Впрочем, не с аналитики «измов», пусть даже и не совсем неудачных, следует, на наш взгляд, начинать рассказ о философии Г. Марселя. Выше мы привели впечатляющую цитату из его пьесы в качестве содержательного ком­ментария к одному из подобных «измов». Вот на этот прием и стоит обратить внимание. Действительно, многое в философском развитии французского мыслителя объясняется его укрепившейся еще в детские годы любовью к театру. Увлечение театром, — а юный Марсель, по его словам, был «без ума от него», — верный путь к развитию художественного начала будущей твор­ческой личности. Достаточно вспомнить в связи с этим театральные увлече­ния А. Блока или А. Бенуа. Но театр для Марселя в его юные годы был не

200

просто захватывающим искусством зрелищного представления, но «приви­легированным способом выражения»1 мысли и чувства. И именно этот мыс­лительно и, в конце концов, философски акцентированный и артикулирован­ный театр и стал театром Марселя, своеобразной первичной формой выработки его основных идей. Прежде всего театр приучил его мыслить в лицах и ради них, способствуя отходу от философии Я, от картезианского и тем более фихтеанского трансцендентального Эго, из себя якобы полагаю­щего не-Я. Интерсубъективность как основное требование философского вообще, и онтологического в особенности, поиска Марселя имеет свои теат­ральные корни. «Я считаю, — пишет сам философ, — что мои персонажи заменяли мне сестер и братьев, которых у меня не было, но которых мне так не хватало»2. Искусство, необязательно драматургическое, способно воссоз­давать то, что в объективном плане отсутствует в жизни, но крайне необходи­мо человеку для его бытия как личности. Такой способ бытия, по Марселю, есть присутствие (la presence), важнейшая категория его философии.

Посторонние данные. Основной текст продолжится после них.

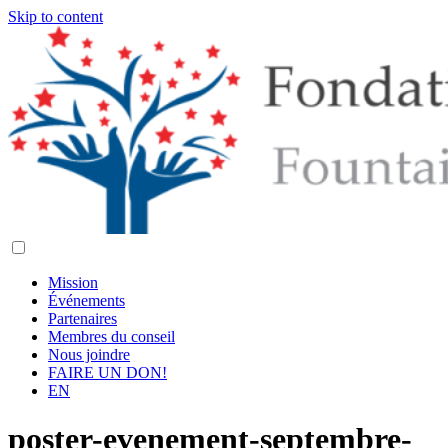
Skip to content
Mission
Événements
Partenaires
Membres du conseil
Nous joindre
FAIRE UN DON!
EN
poster-evenement-septembre-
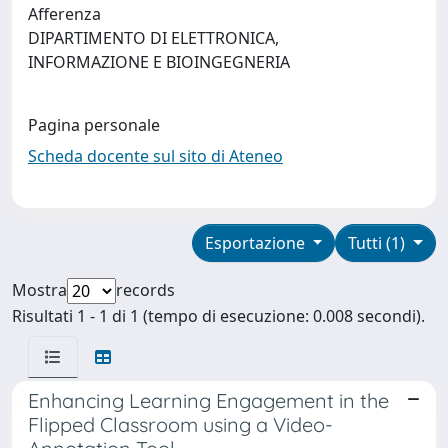
Afferenza
DIPARTIMENTO DI ELETTRONICA,
INFORMAZIONE E BIOINGEGNERIA
Pagina personale
Scheda docente sul sito di Ateneo
Esportazione
Tutti (1)
Mostra
records
Risultati 1 - 1 di 1 (tempo di esecuzione: 0.008 secondi).
Enhancing Learning Engagement in the
Flipped Classroom using a Video-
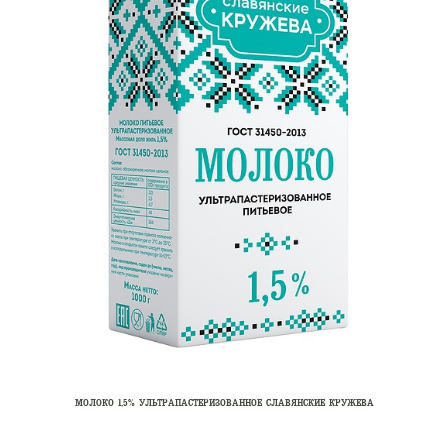
МОЛОКО 1,5% УЛЬТРАПАСТЕРИЗОВАННОЕ СЛАВЯНСКИЕ КРУЖЕВА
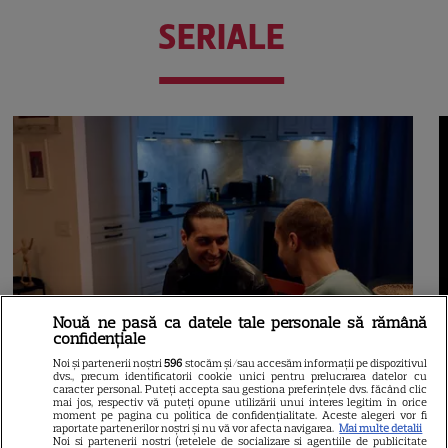
SERIALE
Nouă ne pasă ca datele tale personale să rămână
confidențiale
Noi și partenerii noștri
596
stocăm și/sau accesăm informații pe dispozitivul
dvs., precum identificatorii cookie unici pentru prelucrarea datelor cu
caracter personal. Puteți accepta sau gestiona preferințele dvs. făcând clic
mai jos, respectiv vă puteți opune utilizării unui interes legitim în orice
moment pe pagina cu politica de confidențialitate. Aceste alegeri vor fi
raportate partenerilor noștri și nu vă vor afecta navigarea.
Mai multe detalii
Noi si partenerii nostri (retelele de socializare si agentiile de publicitate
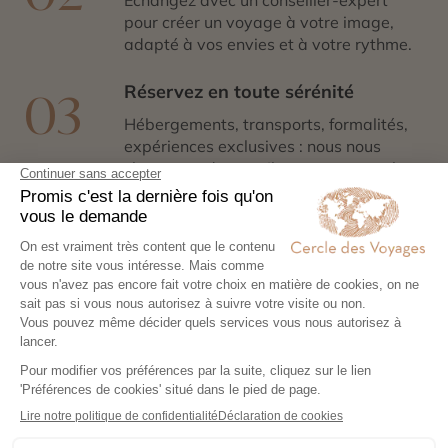
Échangez avec un conseiller-expert
pour créer un voyage à votre image,
adapté à vos envies et à votre rythme.
Réservez en toute sérénité
03
Hébergements, transports, formalités,
expériences exclusives : nous nous
chargeons de tout. Il ne vous reste plus
qu’à partir !
Partez l’esprit léger
04
Votre carnet de voyage personnalisé
contient les informations essentielles.
Sur place, notre conciergerie reste
disponible 24/7
Demander un devis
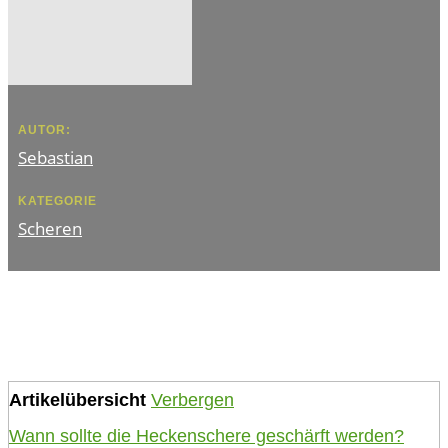
AUTOR:
Sebastian
KATEGORIE
Scheren
Artikelübersicht
Verbergen
Wann sollte die Heckenschere geschärft werden?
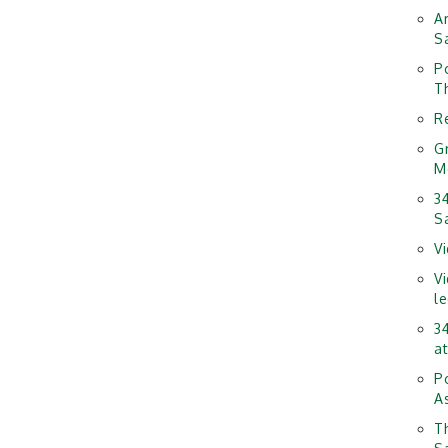
A
S
P
T
R
G
M
3
S
V
V
l
3
at
P
A
T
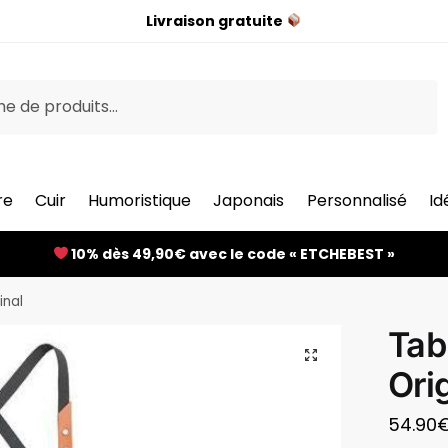
Livraison gratuite
re
Cuir
Humoristique
Japonais
Personnalisé
Id
10% dès 49,90€ avec le code « ETCHEBEST »
inal
Tab
Ori
54.90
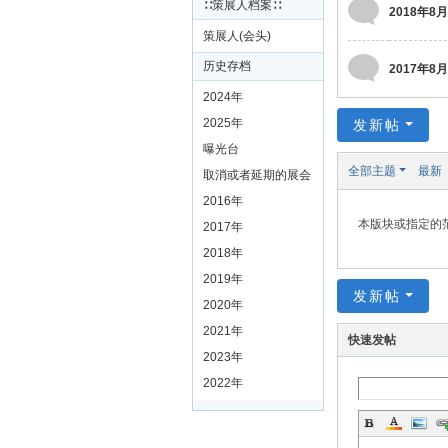
∷策展人档案∷
2018年8月
策展人(会头)
历史存档
2017年8月
2024年
2025年
发新帖
曝光台
全部主题
最新
取消或者延期的展会
2016年
本版块或指定的
2017年
2018年
2019年
发新帖
2020年
2021年
快速发帖
2023年
2022年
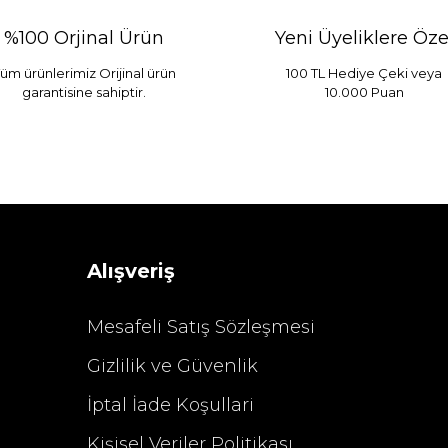
%100 Orjinal Ürün
Yeni Üyeliklere Öze
üm ürünlerimiz Orijinal ürün
100 TL Hediye Çeki veya
garantisine sahiptir.
10.000 Puan
 Mint
Sarev Elfıda Flanel Nevresim Takımı Çift Kişili
 TL
4.400,00 TL
Alışveriş
Mesafeli Satış Sözleşmesi
Gizlilik ve Güvenlik
%29 İndirim
İptal İade Koşullari
Kişisel Veriler Politikası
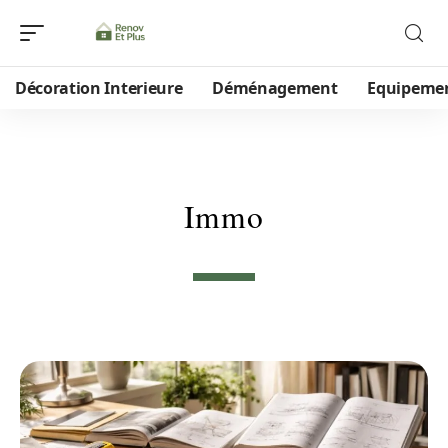
Décoration Interieure
Déménagement
Equipeme
Immo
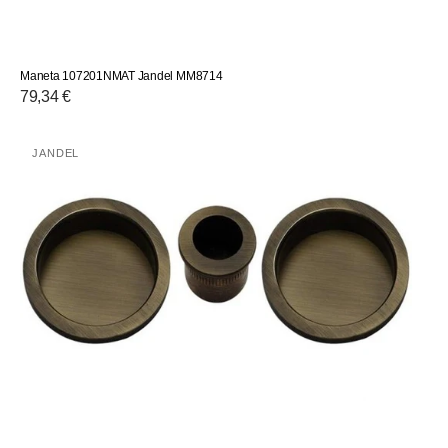
Maneta 107201NMAT Jandel MM8714
Precio
79,34 €
habitual
KIT
JANDEL
Proveedor:
UÑEROS
MAS
DEDAL
JANDEL
AC4202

Захватившая его драматургическое и философское творчество тема при­сутствия возникла все же, скорее, в ответ на другое, трагическое обстоятель­ство его жизни. В возрасте неполных четырех лет мальчик потерял мать. «Та­инственным образом, — говорит философ, — но она всегда была со мной»3. Она присутствовала (restee presente) в самой глубине его бытия. Но она умер­ла, и ее не было, как мы привыкли говорить, в живых. Отец, высокого ранга государственный чиновник и дипломат, большой, кстати, поклонник театра, великолепно читавший вслух драматический репертуар, женился на сестре умершей, которая и воспитывала мальчика. Оказавшись между умершей, но духовно живой матерью и воспитывавшей его тетей, привившей ему, по его признанию, требовательное отношение к истине и строгости суждений в стиле протестантски-либеральной этики, мальчик с явно художественными и со­зерцательными наклонностями чувствовал себя в ситуации «тайной поляр­ности между невидимым и видимым» мирами4. Напряжение этой полярнос­ти, свидетельствует Марсель, «оказало на мое мышление, и глубже, на само мое бытие мистическое (occulte) воздействие, которое бесконечно превосхо­дит все те влияния, что запечатлены в моих сочинениях»5. Можно сказать, что в подобных первичных складках глубинного опыта и были заложены те основные «слепые интуиции» бытия и жизни, которые затем раскрывались с помощью двойной рефлексии в его философских сочинениях.